Le nombre de médecins qui délaissent le réseau public pour travailler exclusivement dans le privé a bondi de près de 60% depuis deux ans. Bien que marginal, le phénomène suscite de l'inquiétude.

Signe que le privé prend de plus en plus de place, une clinique médicale privée de Jonquière tente de recruter de nouveaux médecins jusqu'à Montréal pour travailler dans ses bureaux.

 

La clinique Opti-Soins fait paraître une offre d'emploi dans les journaux de la province, notamment dans les quotidiens montréalais, pour recruter de nouveaux médecins de famille. La publicité se veut alléchante. On offre aux médecins une plus grande liberté de pratique, sans tracas administratifs, avec une rémunération supérieure à celle du réseau public, tout en ayant une charge de travail moins lourde.

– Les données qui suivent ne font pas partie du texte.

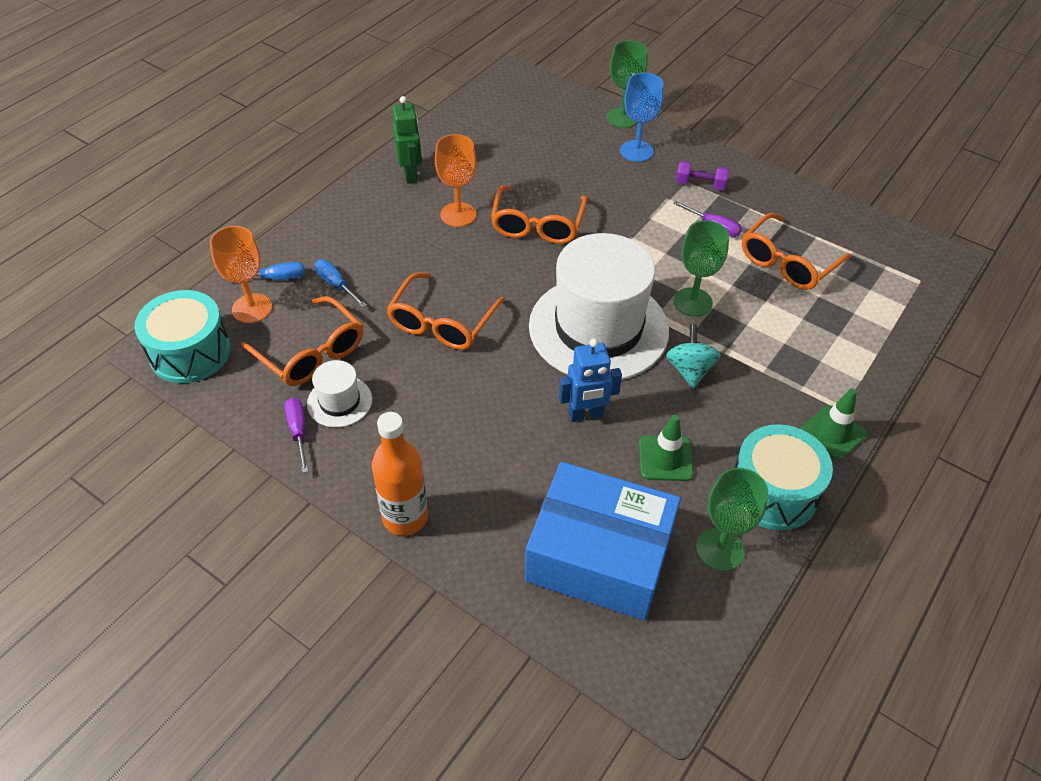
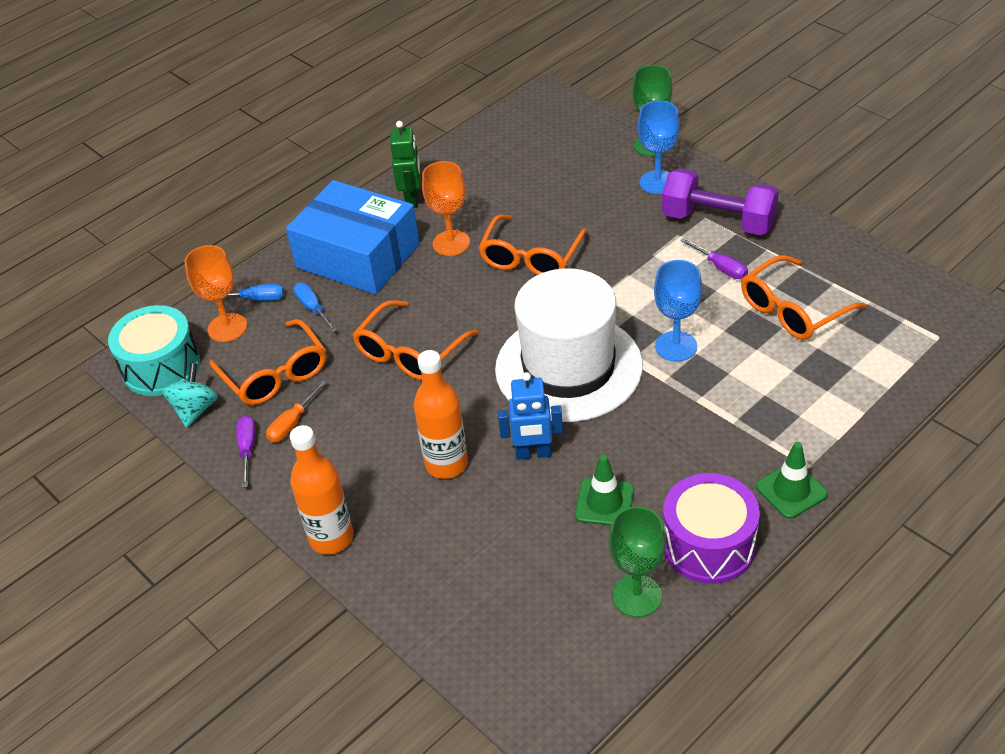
camera: 15 degrees right, 5 degrees down
white hat [307,360,372,428] -> orange screwdriver [266,380,327,443]
blue box [525,462,681,621] -> blue box moved to [286,180,420,294]
turquoise spinning top [666,324,721,388] -> turquoise spinning top moved to [162,363,218,428]
green goblet [674,220,729,317] -> blue goblet [654,260,702,362]
purple dumbbell [676,161,729,190] -> purple dumbbell [662,168,779,235], size x1.99
turquoise drum [734,424,833,531] -> purple drum [663,473,760,584]
none -> orange bottle [414,350,468,479]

Bref, une meilleure qualité de vie, résume la propriétaire de la clinique, Guylaine Vézina. «Ce n'est pas de la frime, ça existe vraiment.» Elle croit d'ailleurs que les médecins seront de plus en plus nombreux à opter pour le privé au cours des prochaines années. «Ça ne fait que commencer. L'attrait du privé va s'accentuer encore plus en raison de la qualité de vie que les médecins recherchent», affirme Mme Vézina.

La propriétaire de la clinique refuse de préciser combien de médecins elle souhaite ainsi recruter. Mais elle indique que le téléphone a sonné à plusieurs reprises depuis que l'annonce a commencé à paraître, au cours des derniers jours.

Inquiétude de la FMOQ

Cette façon de procéder, misant sur une meilleure de qualité de vie, est tout à fait dans les cordes de ceux qui quittent le réseau public. Et la Fédération des médecins omnipraticiens du Québec (FMOQ) s'inquiète de ce phénomène grandissant. «Du côté de la médecine familiale, il y a un problème. Il faut faire quelque chose et ça presse», déclare le Dr Louis Godin, président de la FMOQ.

En janvier 2007, 113 médecins ont choisi de faire le saut au privé, dont 61 omnipraticiens. Deux ans plus tard, en janvier 2009, ils étaient 179 médecins non participants à la RAMQ, dont 105 omnipraticiens. C'est un bond de près de 60%. Le phénomène demeure toutefois marginal puisque le réseau public compte plus de 16 000 médecins.

Tout de même, la FMOQ surveille les départs avec attention. «Depuis trois ou quatre ans, le nombre de nouveaux médecins non participants chaque année est nettement en augmentation. Avant, on en avait un ou deux (omnipraticiens) par année, mais maintenant, c'est à coup de 18, 20 ou 22 par année qu'ils quittent le réseau», s'inquiète le Dr Godin.

En cherchant à connaître les motifs de ce départ, la FMOQ a constaté que la quête d'une meilleure qualité de vie influence grandement la décision. Les médecins qui se tournent vers le privé disent chercher un meilleur environnement de travail, de meilleurs revenus et veulent subir moins de pression.

«Pour nous, il y a là un signe qui souligne la difficulté que les médecins de famille ont dans leur quotidien à travailler dans les bureaux et cabinets privés à l'intérieur du régime public», indique le Dr Godin.